● ページ抜粋
·····

こちらでは、和彫りと洋彫りの違いを、「刺青(入れ墨)」や「タトゥー」を交えながら説明します。

\次のページで「「刺青」と「入れ墨」は「和彫り」」を解説!/

「刺青」と「入れ墨」は「和彫り」

前述したように「和彫り」とは、日本伝統の和柄や手法で彫られた「刺青(入れ墨)」を意味します。日本画の特徴であるスジ彫の線(アウトライン=主線)と、ボカシと呼ばれる墨の濃淡が特徴的です。

深く針を入れる和彫りは、刺青を入れた部分の皮膚が盛り上がることがあります。刺青(入れ墨)の色はその名のとおり"墨(墨汁)"の他、朱肉などに使われる"朱"や陶磁器にも使われる"酸化鉄"などです。

·····

● 理解度チェック
1. 和彫りの解説文では、和彫りの特徴として何が挙げられていますか?
2. 和彫りの解説文のうち、「こちらでは、和彫りと洋彫りの」から「ばれる墨の濃淡が特徴的です。」までを、その語句も含めて一字一句そのまま書き写してください。
エントリーは解答には必要ありません。

·····

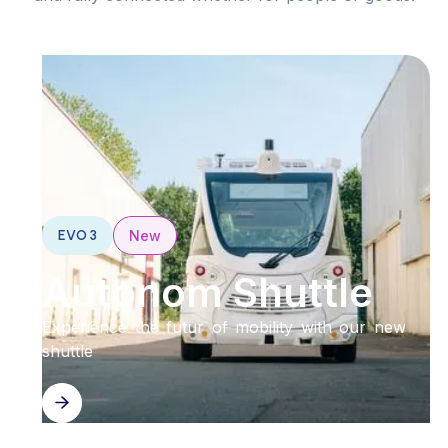
EVO 3
New
Autonom Shuttle
Experience the futur of mobility with our new
shuttle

·····

● 解答
1. スジ彫の線(アウトライン=主線)と、ボカシと呼ばれる墨の濃淡です。

2.
こちらでは、和彫りと洋彫りの違いを、「刺青(入れ墨)」や「タトゥー」を交えながら説明します。

\次のページで「「刺青」と「入れ墨」は「和彫り」」を解説!/

「刺青」と「入れ墨」は「和彫り」

前述したように「和彫り」とは、日本伝統の和柄や手法で彫られた「刺青(入れ墨)」を意味します。日本画の特徴であるスジ彫の線(アウトライン=主線)と、ボカシと呼ばれる墨の濃淡が特徴的です。